# splici

a rust implementation of the splici algorithm to build spliced/unspliced transcripts

## Overview

This implementation is written fully in rust and takes advantage of three bioinformatics
libraries:

1. [`gtftools`](https://github.com/noamteyssier/gtftools/) - For parsing of GTF files
2. [`bedrs`](https://github.com/noamteyssier/bedrs) - For genomic interval arithmetic
3. [`faiquery`](https://github.com/noamteyssier/faiquery/) - For fast querying of indexed fastas

## Usage

```bash
splici introns \
    -f <your.fasta> \
    -g <your.gtf> \
    -o splici.fasta.gz;
```

This will generate a splici reference fasta using the transcripts and exons found
within the gtf and will query from the indexed fasta provided.
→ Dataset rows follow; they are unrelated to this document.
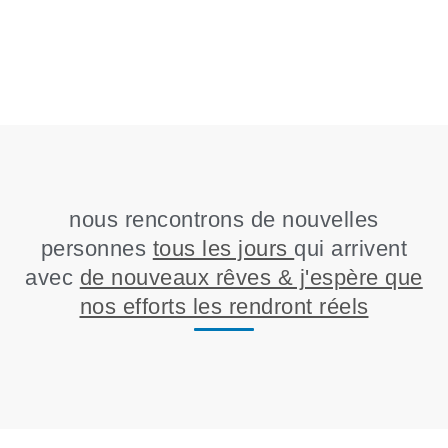
nous rencontrons de nouvelles
personnes
tous les jours
qui arrivent
avec
de nouveaux rêves & j'espère que
nos efforts les rendront réels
This expects that the fasta is indexed using [`samtools faidx`](http://www.htslib.org/doc/samtools-faidx.html).

### Getting Started

You can download the latest ensembl DNA and GTF using [`ggetrs ensembl ref`](https://noamteyssier.github.io/ggetrs/ensembl/ref.html)

```bash
ggetrs ensembl ref -D -d dna,gtf
```

Unzip and index the reference DNA.

```bash
gunzip Homo_sapiens.GRCh38.dna.primary_assembly.fa.gz 
samtools faidx Homo_sapiens.GRCh38.dna.primary_assembly.fa
```

And then run `splici` to generate your splici reference fasta

```bash
splici introns \
    -f Homo_sapiens.GRCh38.dna.primary_assembly.fa \
    -g Homo_sapiens.GRCh38.*.gtf.gz \
    -o splici.fasta.gz;
```

## Background

The splici algorithm was described by (He et al. 2022) and is a shorthand for
*spliced* + *intronic* sequences.

It describes a method to isolate the intronic regions of all incoming transcripts
and generate the sequences of both the spliced transcripts as well as their intronic
components.

The algorithm is applied on each gene individually.

First all transcripts for a gene are identified.
Then all intronic regions of those transcripts are identified.
These intronic regions are defined by the span of the transcripts
subtracting out the exonic intervals (see [internal](https://docs.rs/bedrs/latest/bedrs/traits/container/trait.Internal.html#method.internal)).
Next, each intronic region is extended by some parameterized amount
on both ends, which allows for alignment to junctions between intronic
and exonic regions.
Intronic regions between isoforms generally have high overlap, so a
[merging](https://docs.rs/bedrs/latest/bedrs/traits/container/trait.Merge.html#method.merge)
step is performed on the intronic regions to avoid redundant
intervals in the final sequences.
These intronic regions are then given a unique name and added to the
splici reference.

The spliced transcripts are generated by concatenating the exonic intervals
for each transcript.
These are named by the transcript id and added to the splici reference.

## References

1. He, D. et al. Alevin-fry unlocks rapid, accurate and memory-frugal quantification of single-cell RNA-seq data. Nat Methods 19, 316–322 (2022).